“I believe that the ultimate goal of computer science research isn't just about devising faster algorithms or more efficient computational methods. It finds its purpose when we design computer systems and user interfaces to empower individuals.” That is how CS Professor Yongjoo Park described the philosophy motivating his research.
Park said, “While refining computational efficiency is integral, the overarching aim of this project is to simplify complex causal reasoning for the user. That is, ensuring ‘effortless’ access to causal data exploration allows individuals to conceptualize problems in a more abstract way, freeing them from the intricacies of lower-level probabilistic reasoning and challenges in scaling the computation to large volumes of data.”
The abstract for “CARE: Interactive Systems for Scalable, Causal Data Science” noted that:
“Advances in Machine Learning, coupled with advances in scalable data processing, have resulted in highly accurate predictions of quantities of interest. Yet, despite the advances in ML and data systems, we cannot easily answer questions related to causal inference in observational data settings, of interest to business, academia, and the public at large. For example, a business may ask: did low salary cause high attrition? (causal inference); what would have been the effect on sales last year had we increased advertising expenditure targeted at women? (a counterfactual inference); an academic may ask: did improved educational attainment cause wage increase? (a causal question); a member of the public might ask: did lack of exercise cause my gain in weight? (a causal question).”
Sundaram added that:
“The entire data science pipeline, from the way data is organized, analyzed, and visualized, implicitly focuses on association between variables. Remarkably, in many cases, causal inference is possible with observational data without conducting randomized experiments. However, the data science infrastructure to do this effortlessly (i.e., with large datasets, interactively) does not exist despite advances in our theoretical understanding of how to accomplish this. This is exactly why this grant can have a huge impact on society.
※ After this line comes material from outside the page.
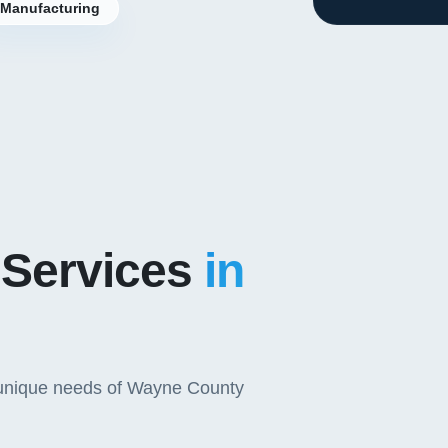
Manufacturing
 Services
in
e unique needs of Wayne County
If we can enable citizens to infer causation as easily as they can infer association between variables today, it will lead to better-informed decisions.”
Park and Sundaram aim to create and construct a “scalable, CAusal-RElational (CARE) data system for end-to-end causal data exploration based on a core insight that for effective causal exploration, the system must be designed to let users experience causality by allowing explicit, real-time interventions with causal data modeling, do-calculus querying, and intervention-centric visualization.”
Park noted that construction will be followed by “user evaluation to quantify how effectively users can explore data, understand causal relationships, and test counterfactual scenarios. We anticipate that existing tools may be good enough for understanding associations, but they may fall short in reasoning what-if scenarios, often misleading users. For our tests, we will collect various causal exploration tasks from online and use small and large datasets.”